■ **What the task asks**
Please output the entries below from the line that contains "Wear suitable gloves." through the final line, reproduced exactly and alone.

■ **Extracted information**
^^^^^^^^^^^^^^^^

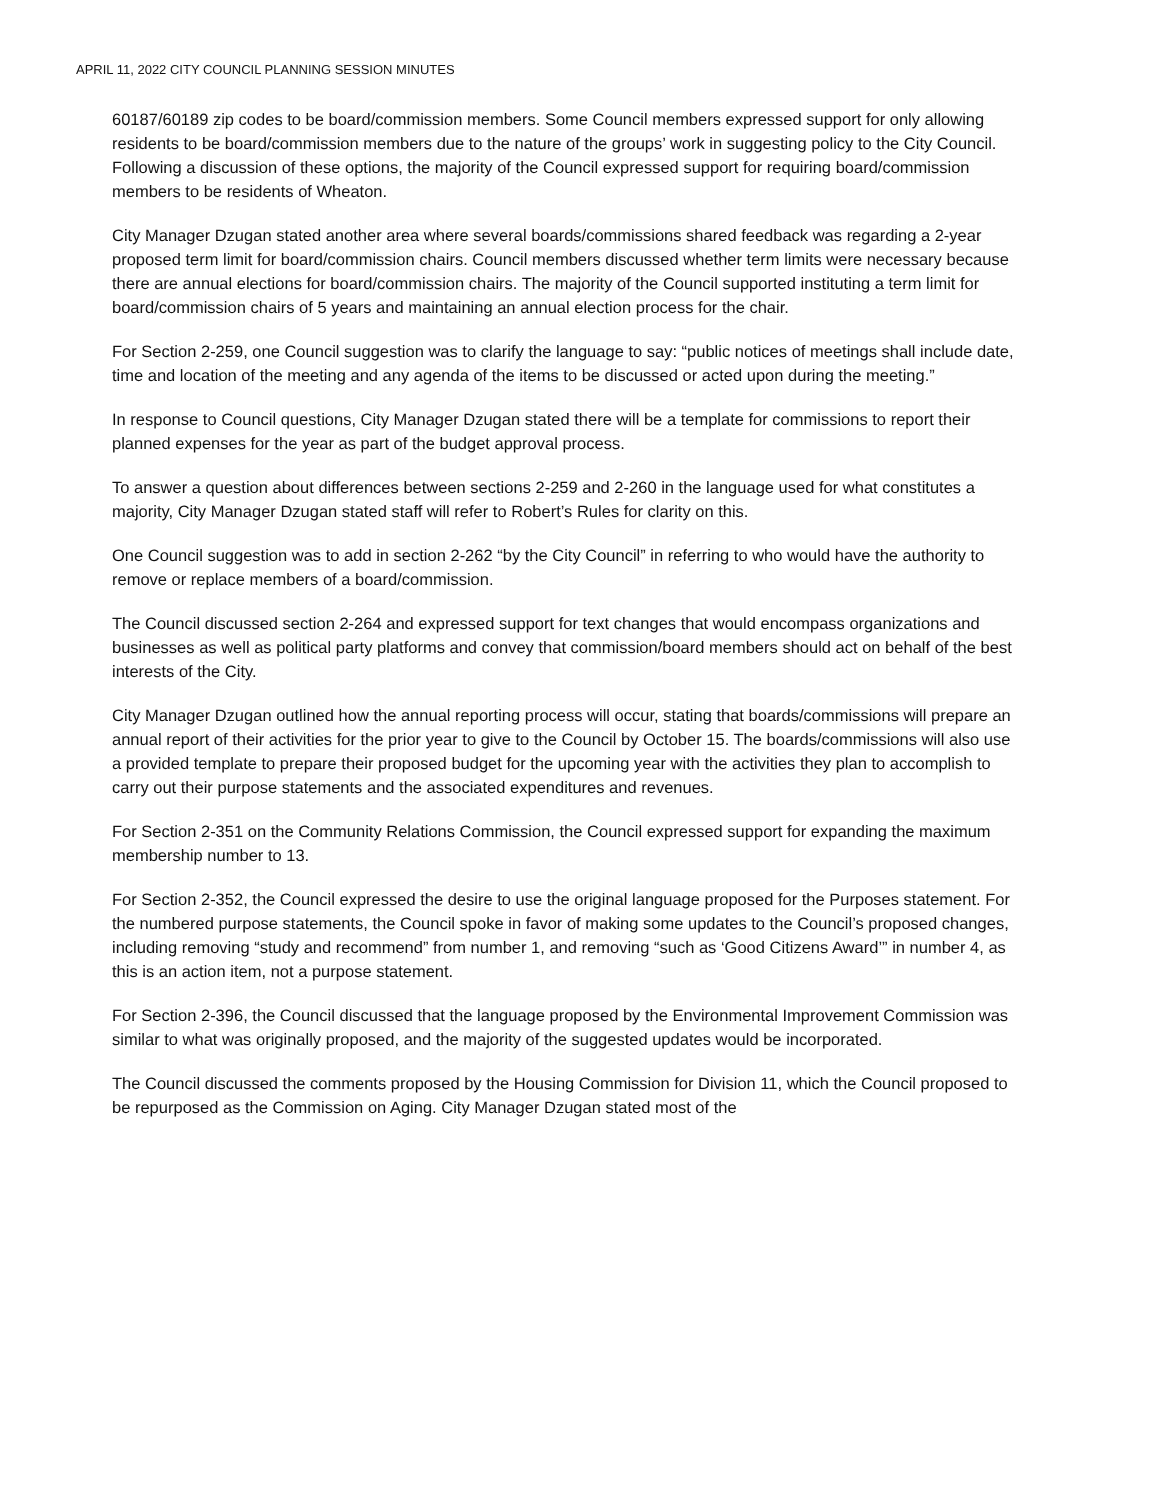APRIL 11, 2022 CITY COUNCIL PLANNING SESSION MINUTES
60187/60189 zip codes to be board/commission members. Some Council members expressed support for only allowing residents to be board/commission members due to the nature of the groups’ work in suggesting policy to the City Council. Following a discussion of these options, the majority of the Council expressed support for requiring board/commission members to be residents of Wheaton.
City Manager Dzugan stated another area where several boards/commissions shared feedback was regarding a 2-year proposed term limit for board/commission chairs. Council members discussed whether term limits were necessary because there are annual elections for board/commission chairs. The majority of the Council supported instituting a term limit for board/commission chairs of 5 years and maintaining an annual election process for the chair.
For Section 2-259, one Council suggestion was to clarify the language to say: “public notices of meetings shall include date, time and location of the meeting and any agenda of the items to be discussed or acted upon during the meeting.”
In response to Council questions, City Manager Dzugan stated there will be a template for commissions to report their planned expenses for the year as part of the budget approval process.
To answer a question about differences between sections 2-259 and 2-260 in the language used for what constitutes a majority, City Manager Dzugan stated staff will refer to Robert’s Rules for clarity on this.
One Council suggestion was to add in section 2-262 “by the City Council” in referring to who would have the authority to remove or replace members of a board/commission.
The Council discussed section 2-264 and expressed support for text changes that would encompass organizations and businesses as well as political party platforms and convey that commission/board members should act on behalf of the best interests of the City.
City Manager Dzugan outlined how the annual reporting process will occur, stating that boards/commissions will prepare an annual report of their activities for the prior year to give to the Council by October 15. The boards/commissions will also use a provided template to prepare their proposed budget for the upcoming year with the activities they plan to accomplish to carry out their purpose statements and the associated expenditures and revenues.
For Section 2-351 on the Community Relations Commission, the Council expressed support for expanding the maximum membership number to 13.
For Section 2-352, the Council expressed the desire to use the original language proposed for the Purposes statement. For the numbered purpose statements, the Council spoke in favor of making some updates to the Council’s proposed changes, including removing “study and recommend” from number 1, and removing “such as ‘Good Citizens Award’” in number 4, as this is an action item, not a purpose statement.
For Section 2-396, the Council discussed that the language proposed by the Environmental Improvement Commission was similar to what was originally proposed, and the majority of the suggested updates would be incorporated.
The Council discussed the comments proposed by the Housing Commission for Division 11, which the Council proposed to be repurposed as the Commission on Aging. City Manager Dzugan stated most of the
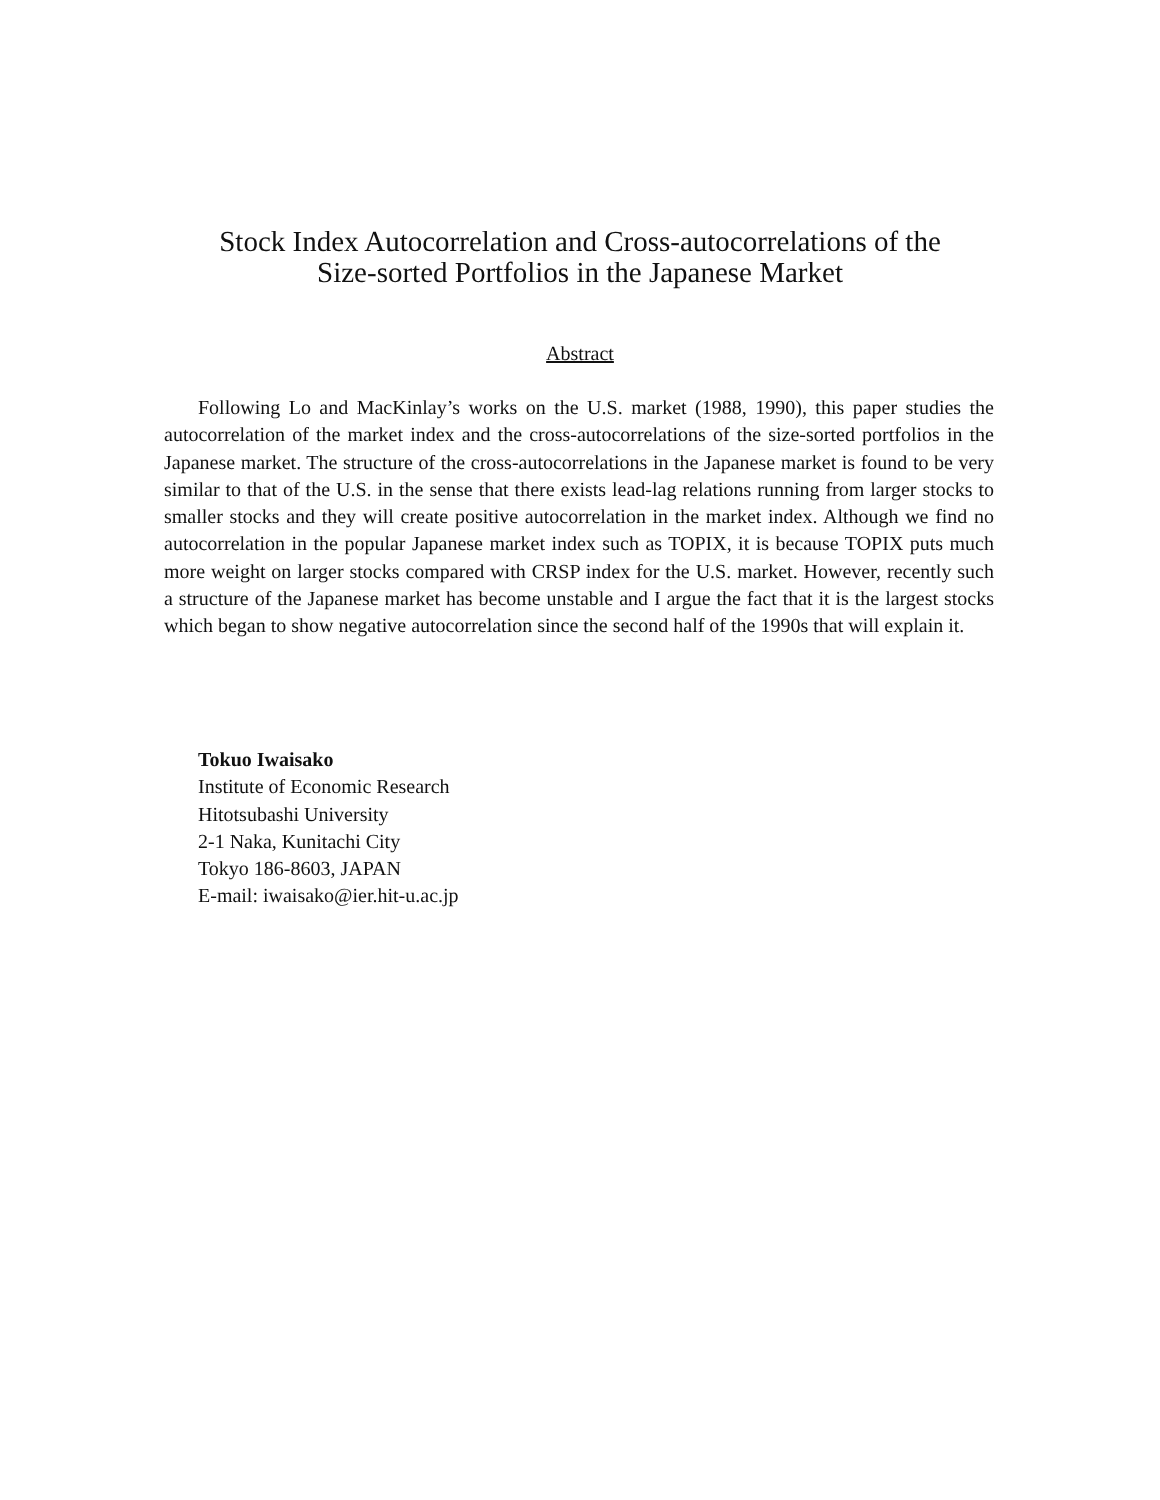Stock Index Autocorrelation and Cross-autocorrelations of the
Size-sorted Portfolios in the Japanese Market
Abstract
Following Lo and MacKinlay’s works on the U.S. market (1988, 1990), this paper studies the autocorrelation of the market index and the cross-autocorrelations of the size-sorted portfolios in the Japanese market. The structure of the cross-autocorrelations in the Japanese market is found to be very similar to that of the U.S. in the sense that there exists lead-lag relations running from larger stocks to smaller stocks and they will create positive autocorrelation in the market index. Although we find no autocorrelation in the popular Japanese market index such as TOPIX, it is because TOPIX puts much more weight on larger stocks compared with CRSP index for the U.S. market. However, recently such a structure of the Japanese market has become unstable and I argue the fact that it is the largest stocks which began to show negative autocorrelation since the second half of the 1990s that will explain it.
Tokuo Iwaisako
Institute of Economic Research
Hitotsubashi University
2-1 Naka, Kunitachi City
Tokyo 186-8603, JAPAN
E-mail: iwaisako@ier.hit-u.ac.jp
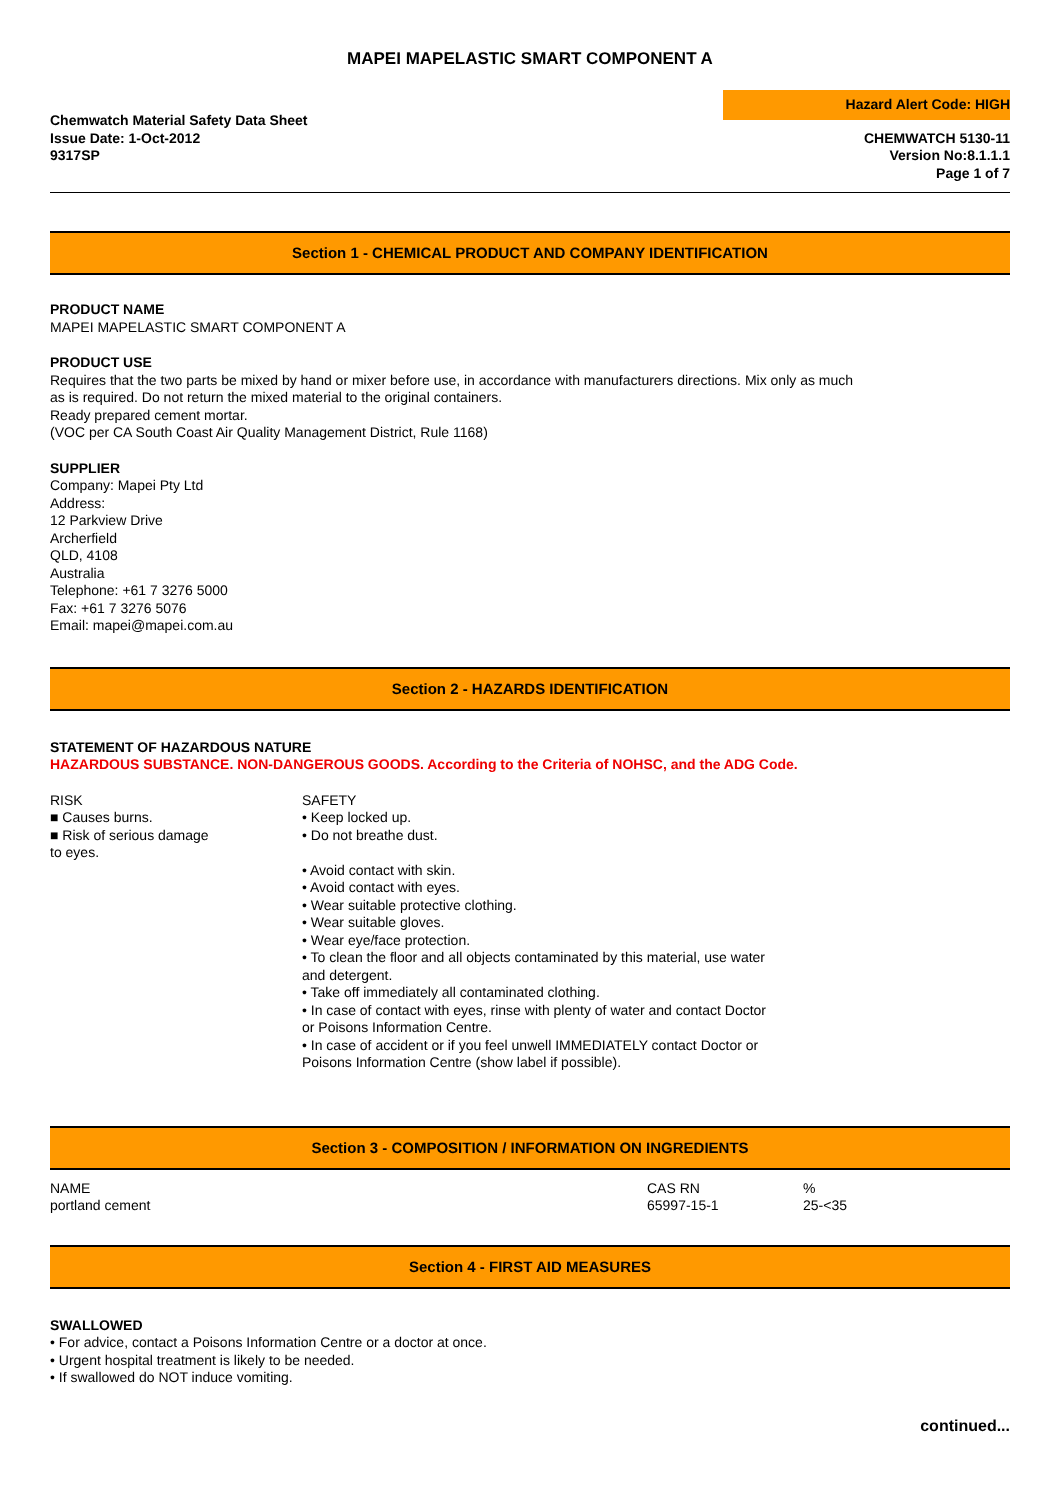MAPEI MAPELASTIC SMART COMPONENT A
Chemwatch Material Safety Data Sheet
Issue Date: 1-Oct-2012
9317SP
Hazard Alert Code: HIGH
CHEMWATCH 5130-11
Version No:8.1.1.1
Page 1 of 7
Section 1 - CHEMICAL PRODUCT AND COMPANY IDENTIFICATION
PRODUCT NAME
MAPEI MAPELASTIC SMART COMPONENT A
PRODUCT USE
Requires that the two parts be mixed by hand or mixer before use, in accordance with manufacturers directions. Mix only as much
as is required. Do not return the mixed material to the original containers.
Ready prepared cement mortar.
(VOC per CA South Coast Air Quality Management District, Rule 1168)
SUPPLIER
Company: Mapei Pty Ltd
Address:
12 Parkview Drive
Archerfield
QLD, 4108
Australia
Telephone: +61 7 3276 5000
Fax: +61 7 3276 5076
Email: mapei@mapei.com.au
Section 2 - HAZARDS IDENTIFICATION
STATEMENT OF HAZARDOUS NATURE
HAZARDOUS SUBSTANCE. NON-DANGEROUS GOODS. According to the Criteria of NOHSC, and the ADG Code.
RISK
■ Causes burns.
■ Risk of serious damage
to eyes.
SAFETY
• Keep locked up.
• Do not breathe dust.
• Avoid contact with skin.
• Avoid contact with eyes.
• Wear suitable protective clothing.
• Wear suitable gloves.
• Wear eye/face protection.
• To clean the floor and all objects contaminated by this material, use water and detergent.
• Take off immediately all contaminated clothing.
• In case of contact with eyes, rinse with plenty of water and contact Doctor or Poisons Information Centre.
• In case of accident or if you feel unwell IMMEDIATELY contact Doctor or Poisons Information Centre (show label if possible).
Section 3 - COMPOSITION / INFORMATION ON INGREDIENTS
| NAME | CAS RN | % |
| portland cement | 65997-15-1 | 25-<35 |
Section 4 - FIRST AID MEASURES
SWALLOWED
• For advice, contact a Poisons Information Centre or a doctor at once.
• Urgent hospital treatment is likely to be needed.
• If swallowed do NOT induce vomiting.
continued...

^^^^^^^^^^^^^^^^

■ **Reply**
• Wear suitable gloves.
• Wear eye/face protection.
• To clean the floor and all objects contaminated by this material, use water and detergent.
• Take off immediately all contaminated clothing.
• In case of contact with eyes, rinse with plenty of water and contact Doctor or Poisons Information Centre.
• In case of accident or if you feel unwell IMMEDIATELY contact Doctor or Poisons Information Centre (show label if possible).
Section 3 - COMPOSITION / INFORMATION ON INGREDIENTS
| NAME | CAS RN | % |
| portland cement | 65997-15-1 | 25-<35 |
Section 4 - FIRST AID MEASURES
SWALLOWED
• For advice, contact a Poisons Information Centre or a doctor at once.
• Urgent hospital treatment is likely to be needed.
• If swallowed do NOT induce vomiting.
continued...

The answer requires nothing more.